Don’t use ElementAt() on dictionaries. It’s not guaranteed to return what you think it should.

Explanation

Dictionaries are implemented by using binary search trees, which by nature are nonlinear data structures. So, by default, integer indexing is not available for dictionaries. In general, if you need integer indexing over a dictionary, it’s time to rethink the design. For example, you might be better off using a List<KeyValuePair<T,U>> type.

Tip 9

Prefer exception handling over ElementAtOrDefault(), FirstOrDefault(), or SingleOrDefault().

Explanation

ElementAtOrDefault() and the other methods in this tip throw exceptions when no element is found at the specified index or when no element is found that matches the given criterion. So don’t rely on these methods to deal with exceptions—it won’t happen. The default versions give you the default values of the type of the collection.

Tip 10

For IList-based containers that support native indexing, don't use First() or Last().
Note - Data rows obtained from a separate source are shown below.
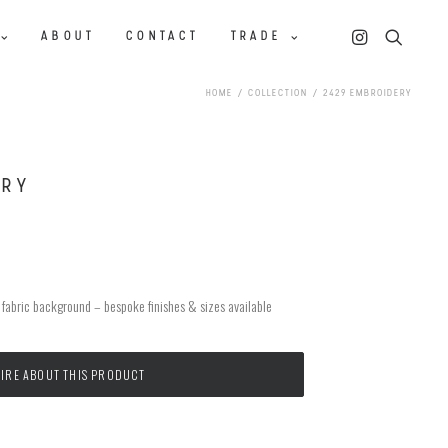
ABOUT
CONTACT
TRADE
HOME
COLLECTION
2429 EMBROIDERY
ERY
n fabric background – bespoke finishes & sizes available
IRE ABOUT THIS PRODUCT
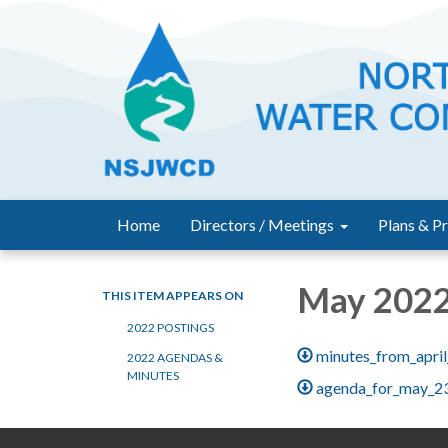
Home
Directors / Meetings
Plans & Pr
May 202
THIS ITEM APPEARS ON
2022 POSTINGS
minutes_from_apri
2022 AGENDAS &
MINUTES
agenda_for_may_2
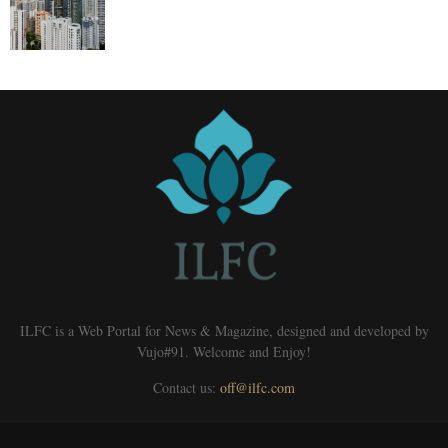
ILFC is a Web Portal for News & Magazine, designed and developed by
Vujo#91. Welcome and Enjoy!
Contact us:
off@ilfc.com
Instead, use [0] and [Count-1].

Explanation

Integer indexing over an array or an IList implementation is the fastest performance you can get in terms of indexing over a generic collection in .NET. In contrast, Last() loops through the entire collection as long as it remains iterable. However, whenever a new element is added to a collection, the Count property gets updated. Thus Count – 1 gets evaluated in constant time, regardless of the size of the collection. Therefore, retrieving the last element using [Count – 1] is usually faster than using Last(). The exception is when you are using the overload ofLast() that takes a predicate. In that case, the execution time is essentially the same.

Tip 11

Use IEnumerable<T> as much as possible in public APIs.

Explanation

Because the entire LINQ API is based on the IEnumerable<T> type, if you take advantage of that by exposing IEnumerable<T> in your public APIs, consumers of your API can immediately take full advantage of everything that LINQ has to offer—most important, deferred execution. In LINQ, unless you’re using a projection operator (such as ToList() and so forth), a query doesn’t get executed immediately. However, when you expose strongly typed collections, any queries performed against your collections must be evaluated immediately, which leads to slower performance.

Tip 12

Consider using home-grown mathematical routines over Sum(), and Average(). Typically, these are about three times slower than their loop-based cousins.

Explanation

Sum(), and Average() use foreach loops internally. In addition, they check for null references. These are slower than a home-grown solution that uses a straight for loop. When you need to find a sum or average, particularly repeatedly, resist the temptation to use the built-in methods and write your own, using a for loop.

Tip 13

Create your own ForEach(Action<T>) that can work on an IEnumerable<T> instance.

Explanation

By doing that, you save the time required to convert the collection to an IList<T> implementation. If you recall, you can use the ForEach operator from MoreLINQ, as discussed in Chapter 5.

Tip 14

Prefer Select<T>() over Cast<T>().

Explanation

Projecting is essentially casting with some sidebars to hold on to when things go wrong (think “exceptions”). Cast<T> throws an exception when it can’t cast the collection to the type specified. However, if you use Select<T>(), you gain complete control on how the casting happens and what to do when an exception occurs.

Tip 15

For any container that supports a public Count property, prefer <instance of container>.Count == 0 over Any().

Explanation

As explained in earlier tips, calling the Count property is a constant-time operation, whereas Any() iterates over the collection. Thus the first version is much faster.

Tip 16

Don’t use Aggregate over a long list. Use a straight for loop instead.

Explanation

At each step, Aggregate has to determine whether it’s reached the edge of the collection. This makes it slower than a straight for loop, where programmers are responsible for handling the number of elements and edge conditions.

Tip 17

Don’t use FirstOrDefault in a loop. It can be terribly slow when called repeatedly (such as in a loop).

Explanation

FirstOrDefault loops from the beginning to the end to find an element that matches a specified predicate condition. Therefore, when placed inside a loop, it results in quadratic time increases.